▶ _Objetivo_
Prosigue el texto sobre la historia del régimen republicano egipcio de origen militar a partir de su última oración.

▶ _Texto extraído_

Pequeña historia de un régimen republicano de origen militar

Pequeña historia de un régimen republicano de origen militar

Fui testigo, al principio del mes de octubre de 1970, del conmovedor entierro del “Rais” Gamal Abdel Nasser en El Cairo, rodeado del dolor de cuatro millones de egipcios. Aquella muchedumbre, pese a su pobreza, había creído que Gamal -como llamaban a su presidente- había sido su auténtico padre, el hombre más importante de toda la historia de esta nación tan antigua. El coronel Nasser fue el segundo presidente de la república, tras el breve mandato del general Naguib con el que había formado el grupo de los “oficiales libres” que en 1952 derrocaron a la monarquía del rey Faruk, convirtiéndose en el ejemplo para otros pronunciamientos militares en los países árabes.

Nasser llegó al corazón de su pueblo postrado aún bajo los últimos vestigios del colonialismo británico, con aquellas simples palabras ”Hermano, levanta tu cabeza”. Su régimen nacionalizó el canal de Suez, hizo dos veces la guerra con Israel -la última, la de 1967, con su humillante derrota-, presumió de ejercer una suerte de “socialismo árabe”, reprimió con brutalidad a los “Hermanos musulmanes” que habían tratado de asesinarle -y que eran sus grandes enemigos del interior-, fomentó el panarabismo y fue uno de los caudillos del llamado neutralismo y del “Tercer Mundo”. Pese a su autoritario poder, a sus fracasos militares, fue un estadista carismático que supo encarnar el “espíritu del pueblo”.

Anuar El Sadat que también perteneció al núcleo de los “oficiales libres”, fue su sucesor. Era vicepresidente de la república , y en una elección de puro trámite accedió a la Jefatura del Estado. Sin su popularidad ni su talante de conductor de masas, inició una política menos militante, más conservadora, reduciendo el programa socializante de esta república de origen militar, trocando su alianza con la URSS por la de los EE.UU., abriendo las puertas a la americanización de Egipto. En 1979 por arte de birli birloque metamorfoseó la “Unión Socialista Árabe” en “Partido Nacional Democrático”, que sigue monopolizando el poder y se ha convertido en la fuerza política del presidente Mubarak, pero cuya sede continúa siendo la misma, en la Corniche del Nilo, ante la que también se congregaron estos días, los manifestantes del Cairo.

▶ _Filas_
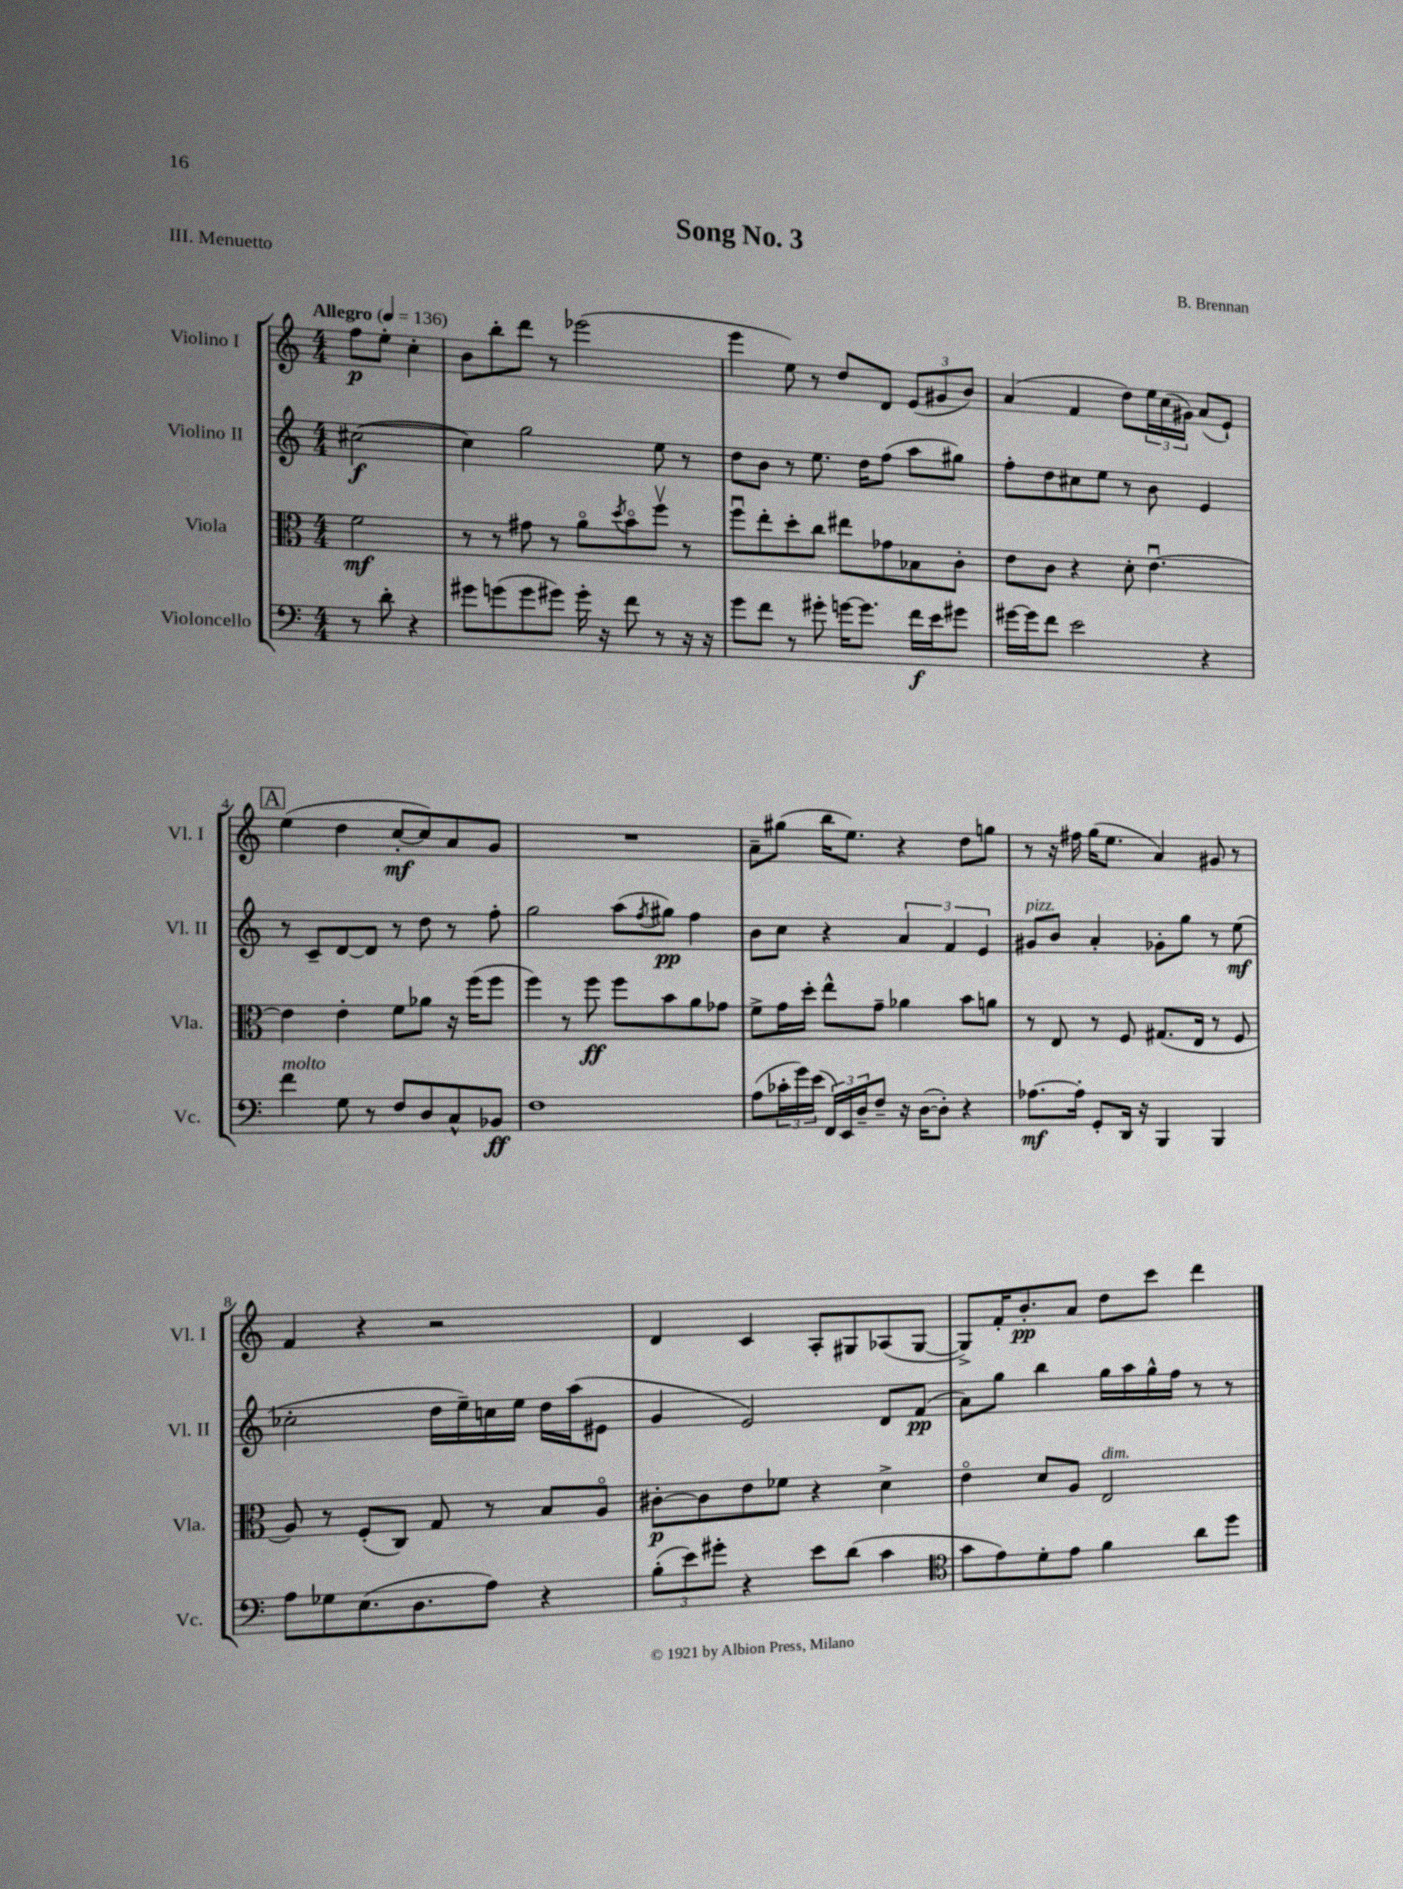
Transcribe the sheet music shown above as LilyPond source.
--
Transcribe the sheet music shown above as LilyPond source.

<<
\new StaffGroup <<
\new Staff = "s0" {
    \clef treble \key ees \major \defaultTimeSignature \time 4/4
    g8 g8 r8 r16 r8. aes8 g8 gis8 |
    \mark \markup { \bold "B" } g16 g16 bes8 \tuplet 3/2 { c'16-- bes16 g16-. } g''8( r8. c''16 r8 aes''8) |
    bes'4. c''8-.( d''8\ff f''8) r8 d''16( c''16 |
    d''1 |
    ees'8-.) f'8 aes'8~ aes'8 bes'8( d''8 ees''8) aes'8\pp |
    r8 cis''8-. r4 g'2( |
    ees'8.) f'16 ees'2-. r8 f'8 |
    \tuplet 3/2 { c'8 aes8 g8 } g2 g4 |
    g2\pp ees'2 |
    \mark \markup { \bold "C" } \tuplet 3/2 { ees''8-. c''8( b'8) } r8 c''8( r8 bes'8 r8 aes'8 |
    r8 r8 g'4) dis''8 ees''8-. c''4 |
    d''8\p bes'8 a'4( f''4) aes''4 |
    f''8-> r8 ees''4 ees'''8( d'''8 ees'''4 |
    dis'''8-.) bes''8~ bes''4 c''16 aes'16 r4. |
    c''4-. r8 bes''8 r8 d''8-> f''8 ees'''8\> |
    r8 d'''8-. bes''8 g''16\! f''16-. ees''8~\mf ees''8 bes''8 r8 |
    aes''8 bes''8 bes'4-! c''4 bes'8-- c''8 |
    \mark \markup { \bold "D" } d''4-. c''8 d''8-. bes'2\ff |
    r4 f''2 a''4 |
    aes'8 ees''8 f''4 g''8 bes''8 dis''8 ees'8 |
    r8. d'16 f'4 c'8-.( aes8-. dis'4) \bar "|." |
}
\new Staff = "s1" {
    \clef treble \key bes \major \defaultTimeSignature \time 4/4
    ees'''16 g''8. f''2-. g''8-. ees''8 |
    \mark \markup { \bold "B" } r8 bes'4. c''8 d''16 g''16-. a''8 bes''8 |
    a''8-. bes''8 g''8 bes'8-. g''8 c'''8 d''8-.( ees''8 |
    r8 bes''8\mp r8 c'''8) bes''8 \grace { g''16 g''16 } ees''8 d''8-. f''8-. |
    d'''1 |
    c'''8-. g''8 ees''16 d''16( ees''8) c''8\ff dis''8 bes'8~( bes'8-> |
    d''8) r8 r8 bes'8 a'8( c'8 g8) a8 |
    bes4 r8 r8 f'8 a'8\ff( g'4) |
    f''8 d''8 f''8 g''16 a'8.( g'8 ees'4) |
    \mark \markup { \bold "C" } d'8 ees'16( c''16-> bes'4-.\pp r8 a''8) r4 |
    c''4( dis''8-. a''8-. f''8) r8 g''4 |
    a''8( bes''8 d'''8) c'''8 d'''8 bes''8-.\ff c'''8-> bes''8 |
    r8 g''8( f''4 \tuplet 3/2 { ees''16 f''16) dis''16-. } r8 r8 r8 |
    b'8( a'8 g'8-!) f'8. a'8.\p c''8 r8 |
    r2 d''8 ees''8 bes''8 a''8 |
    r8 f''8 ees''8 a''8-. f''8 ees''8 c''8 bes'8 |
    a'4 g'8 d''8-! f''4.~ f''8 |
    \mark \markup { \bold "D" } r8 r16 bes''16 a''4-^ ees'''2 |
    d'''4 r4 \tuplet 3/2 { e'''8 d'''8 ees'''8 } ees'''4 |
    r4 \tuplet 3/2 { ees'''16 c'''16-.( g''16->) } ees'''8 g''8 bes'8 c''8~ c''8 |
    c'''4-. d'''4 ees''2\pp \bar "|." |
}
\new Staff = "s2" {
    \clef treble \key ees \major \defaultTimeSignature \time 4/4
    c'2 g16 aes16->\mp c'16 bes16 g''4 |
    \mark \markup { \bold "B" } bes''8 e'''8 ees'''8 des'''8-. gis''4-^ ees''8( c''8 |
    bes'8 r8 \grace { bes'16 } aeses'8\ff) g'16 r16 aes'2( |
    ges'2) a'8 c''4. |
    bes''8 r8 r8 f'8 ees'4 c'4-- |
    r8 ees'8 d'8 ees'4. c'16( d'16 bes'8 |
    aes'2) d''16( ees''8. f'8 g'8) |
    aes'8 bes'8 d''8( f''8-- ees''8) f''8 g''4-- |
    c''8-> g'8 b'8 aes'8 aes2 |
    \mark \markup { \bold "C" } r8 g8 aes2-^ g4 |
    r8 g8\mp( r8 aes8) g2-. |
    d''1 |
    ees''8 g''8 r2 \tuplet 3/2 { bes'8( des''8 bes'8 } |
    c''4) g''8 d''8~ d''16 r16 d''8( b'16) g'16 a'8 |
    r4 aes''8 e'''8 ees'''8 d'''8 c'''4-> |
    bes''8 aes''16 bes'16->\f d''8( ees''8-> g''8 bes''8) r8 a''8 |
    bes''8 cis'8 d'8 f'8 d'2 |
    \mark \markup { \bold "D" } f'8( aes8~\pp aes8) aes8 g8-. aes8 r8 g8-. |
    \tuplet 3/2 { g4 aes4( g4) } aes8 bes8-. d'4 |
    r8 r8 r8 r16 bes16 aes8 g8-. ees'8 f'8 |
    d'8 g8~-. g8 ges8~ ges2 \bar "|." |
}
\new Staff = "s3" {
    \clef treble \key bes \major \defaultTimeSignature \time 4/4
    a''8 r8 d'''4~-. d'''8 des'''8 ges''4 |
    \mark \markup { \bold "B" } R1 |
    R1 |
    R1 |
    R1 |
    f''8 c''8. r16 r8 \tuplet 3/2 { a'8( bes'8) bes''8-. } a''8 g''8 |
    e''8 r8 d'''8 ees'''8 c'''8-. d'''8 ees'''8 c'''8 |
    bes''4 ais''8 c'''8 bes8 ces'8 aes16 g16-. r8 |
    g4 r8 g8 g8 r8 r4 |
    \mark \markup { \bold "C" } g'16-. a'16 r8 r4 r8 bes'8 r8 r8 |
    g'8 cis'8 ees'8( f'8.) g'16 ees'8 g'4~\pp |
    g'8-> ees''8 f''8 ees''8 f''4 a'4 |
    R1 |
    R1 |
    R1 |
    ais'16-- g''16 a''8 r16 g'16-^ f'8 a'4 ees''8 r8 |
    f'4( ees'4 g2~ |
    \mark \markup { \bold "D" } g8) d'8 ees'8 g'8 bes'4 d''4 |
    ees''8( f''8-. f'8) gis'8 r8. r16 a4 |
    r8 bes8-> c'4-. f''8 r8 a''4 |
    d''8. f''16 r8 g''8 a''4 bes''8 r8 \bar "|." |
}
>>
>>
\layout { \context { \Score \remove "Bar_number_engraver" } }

▶ _Resultado del ejercicio_
Sus dos grandes iniciativas fueron la “infitah” o apertura iniciando una liberalización tanto económica como política de la inmovilizada sociedad egipcia nasserista; y la firma del tratado de paz con Israel tras los acuerdos de Camp David de 1979, que le valió una gran ayuda financiera y protectora de la administración estadounidense. Con su viaje a Jerusalén consiguió dar un giro histórico al Oriente Medio. En 1981, un oficial de nombre Islambuli, militante de una organización islamista, que sigue teniendo una calle dedicada en Teherán, le asesinó durante un desfile militar, por considerarlo apóstata al firmar la paz con Israel. Fue la muerte del “faraón” como le llamaban sus enemigos.

Su entierro, al que también asistí , fue celebrado con todos los honores militares, con la presencia de descollantes delegaciones extranjeras, entre ellas de Meneahem Begin, primer ministro del estado judío, lejos de la populosa y vibrante capital del Nilo, sin ningún loor de multitudes, solo rodeado de un circunspecto ambiente oficial.

A su muerte le sucedió Mubarak que también había ejercido el cargo de vicepresidente de la república, en otra amañada y precipitada elección. Pero Mubarak, general del ejército, que había ocupado un  puesto de agregado militar en la embajada egipcia de Washington, ya no pertenecía al grupo de los oficiales libres que derrocaron la monarquía. Nunca ha gozado ni del carisma de Nasser, ni de la habilidad demagógica de Sadat, cuyos discursos invernales y rurales cabe a la chimenea, le dieron una cierta aureola del “buen padre de familia” egipcia. Nunca ha sido un gobernante popular.

Al principio de su ya lejano primer mandato presidencial, quiso limitar los excesos del creciemiento del sector privado a expensas de la política de asistencia y subvenciones públicas, reducir la corrupción administrativa, liberando a muchos presos políticos de las cárceles. Después su gobierno se hizo cada vez más autoritario con el pretexto de aplastar a los grupos de terroristas islamistas, que en la década de los noventa se ensañaban no solo con policías, empleados y funcionarios del estado, sino además con los minoritarios cristianos coptos, y con los turistas, maná de esta populosa y pobre nación.

Mubarak, gran protegido de los EE.UU., ha querido convertir a Egipto en el vestíbulo por el que los norteamericanos puedan penetrar en Oriente Medio. El prometedor discurso del presidente Obama expresando sus buenas intenciones respecto al Islam, lo pronunció en la universidad americana de El Cairo.

Prosiguiendo la apertura de Sadat y la liberalización económica ha sido siempre bendecido por el Fondo Monetario Internacional. La conjunción de intereses de la casta militar, fundadora de este régimen republicano y de los hombres de negocios, ha convertido al “Partido Nacional Democrático” en su instrumento de poder. Después de la efímera “primavera política” de El Cairo en las elecciones presidenciales del año 2005, en las que consintió que otros candidatos se presentasen a la convocatoria, su gobierno se ha hecho más represivo e impopular. Hay paz, estabilidad pero no hay prosperidad. Pero las afortunadas clases privilegiadas de Egipto gozan de un esplendor espectacular. Basta con visitar el lujoso y flamante “mall” de las “Cuatro estrellas” en uno de los barrios periféricos más residenciales de la capital, para corroborarlo.

La encrucijada árabe

Los precedentes.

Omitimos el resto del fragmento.